In short, if web apps are the future, I hope that a) they're only one of several commonly used paradigms, and b) we have something better than a browser to run them in.


But why is that better? And won't native apps keep advancing in the meantime?


I don't think it's better: I work with heavy media files and it worries me when Apple makes OSX a bit more stupid every release. But I have faith that as developers we'll make it work (maybe the industry moves to Linux, who knows). But I also LOVE the idea that my mobile phone or some tiny gadget I wear around my neck is the key to my data, and I can rock up to any monitor or use any display, glasses, microprojector whatever. I just see the changes coming, where iOS and OSX are merging slowly. It's too early to say what this is going to mean for pro developers/users.


> What could you conceivably do on the desktop that you can't do on the browser?

Off the top of my head,

1) Anything low level hardware (reading data via USB, or pushing data into HDMI, for instance)

2) Interacting with ANY hardware that's not explicitly supported by Javascript. Try creating an HTML5/JS scanner app.

3) Writing super-fast CPU-specific code, think Assembly language. That's the reason there are no HTML5 apps of the Photoshop caliber.

4) Disk access. Try creating a Javascript-based antivirus. Or an app that watches for changes in a certain directory.

5) Internal network access. Try writing a JS app interacting with your localhost or TCP/IP or UDP.


All of your points are completely valid today. I would come back in 5 years and see that probably all of those are achievable by the browser and Javascript.

Eg: >1) Anything low level hardware (reading data via USB, or pushing data into HDMI, for instance)

I would expect that a Nexus device can do Chromecast from browser screen, if not today then soon.

>2) Interacting with ANY hardware that's not explicitly supported by Javascript. Try creating an HTML5/JS scanner app.

You mean like, taking a photo and processing it? You can do that right now.

>3) Writing super-fast CPU-specific code, think Assembly language. That's the reason there are no HTML5 apps of the Photoshop caliber

Yet, agreed. But soon - only CPU is slowing it down, not the technology.

>4) Disk access. Try creating a Javascript-based antivirus. Or an app that watches for changes in a certain directory.

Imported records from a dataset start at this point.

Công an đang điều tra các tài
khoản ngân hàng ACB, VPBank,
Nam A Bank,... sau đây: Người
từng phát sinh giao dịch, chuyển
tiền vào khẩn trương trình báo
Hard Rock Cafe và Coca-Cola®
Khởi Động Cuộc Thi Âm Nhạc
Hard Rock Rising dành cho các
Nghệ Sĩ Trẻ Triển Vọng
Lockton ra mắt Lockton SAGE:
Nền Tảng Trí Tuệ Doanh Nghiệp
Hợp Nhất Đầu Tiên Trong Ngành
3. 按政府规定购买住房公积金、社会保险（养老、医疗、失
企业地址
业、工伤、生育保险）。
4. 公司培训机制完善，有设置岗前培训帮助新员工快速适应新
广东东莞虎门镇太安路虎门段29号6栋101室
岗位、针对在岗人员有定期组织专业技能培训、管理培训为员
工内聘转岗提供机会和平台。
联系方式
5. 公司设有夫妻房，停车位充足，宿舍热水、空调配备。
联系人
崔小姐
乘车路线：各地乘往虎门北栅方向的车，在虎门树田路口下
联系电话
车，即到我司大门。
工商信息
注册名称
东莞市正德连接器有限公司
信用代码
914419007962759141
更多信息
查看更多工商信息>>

There won't be a filesystem as we know it. The 'cloud' and browser-accessible storage will be all we need.

>5) Internal network access. Try writing a JS app interacting with your localhost or TCP/IP or UDP.

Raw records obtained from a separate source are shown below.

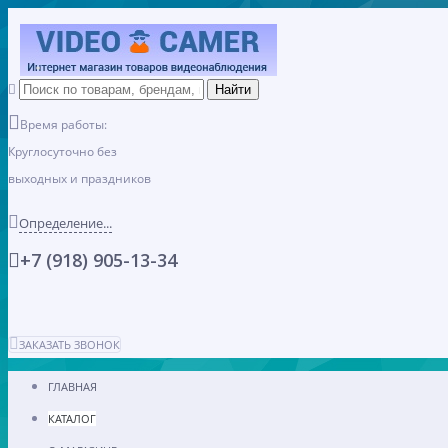
Время работы:
Круглосуточно без
выходных и праздников
Определение...
+7 (918) 905-13-34
ЗАКАЗАТЬ ЗВОНОК
ГЛАВНАЯ
КАТАЛОГ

Sockets, it's possible now.


> I would expect that a Nexus device can do Chromecast from browser screen, if not today then soon.

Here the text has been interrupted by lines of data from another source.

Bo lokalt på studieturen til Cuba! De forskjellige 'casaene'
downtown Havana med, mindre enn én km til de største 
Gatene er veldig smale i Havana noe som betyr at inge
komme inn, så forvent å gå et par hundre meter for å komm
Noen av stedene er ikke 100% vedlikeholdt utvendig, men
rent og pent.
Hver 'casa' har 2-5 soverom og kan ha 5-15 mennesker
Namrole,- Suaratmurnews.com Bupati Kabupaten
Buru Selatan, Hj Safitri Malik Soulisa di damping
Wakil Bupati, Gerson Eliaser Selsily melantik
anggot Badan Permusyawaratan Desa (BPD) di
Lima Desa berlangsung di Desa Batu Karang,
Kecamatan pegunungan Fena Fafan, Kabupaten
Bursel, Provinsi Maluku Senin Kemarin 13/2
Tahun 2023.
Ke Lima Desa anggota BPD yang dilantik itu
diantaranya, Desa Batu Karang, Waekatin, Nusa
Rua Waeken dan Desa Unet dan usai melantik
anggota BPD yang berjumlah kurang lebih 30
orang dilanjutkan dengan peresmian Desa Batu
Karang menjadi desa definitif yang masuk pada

No, that's not what I meant. Pushing any data into HDMI, controlled by the app, not the screencasting.

> You mean like, taking a photo and processing it? You can do that right now.

No, I mean connecting to a scanner, scanning a document. You can't do it now. And don't tell me taking a snapshot with a built-in camera is the same thing

> There won't be a filesystem as we know it. The 'cloud' and browser-accessible storage will be all we need.

Sorry, I wasn't aware you could predict the future, and I thought we were talking about now.

> Sockets, it's possible now.

No, your JS app can't access the internal network, unless you expose it to the internet with TCP/IP. Sockets only let you connect to public servers. And no UDP (at least not explicitly).


>I thought we were talking about now.

Ah well, I was talking about the future. You're correct about the above you mention, and regarding sockets I was of course referring to TCP/IP. I'm keeping an eye on the Jolla/ChromeOS/FireFox OS types, more than iOS as I think there will be significant changes to allow the above and more.


IMHO that's list what you can't do "with the browser" not "on the browser". If browser is somehow exposed to interfaces of peripherals/devices/etc there is no reason why you can't do that "on browser". Yes, you can't do that with browser alone, but you can do that on browser.


2) Scanner can act as a web server pushing its UI to the phone after Bluetooth handshake(I think this will be the future of Internet Of Things)


If anything can't be written in JS now, it will be written in JS in the future. Everything will be in JS some day.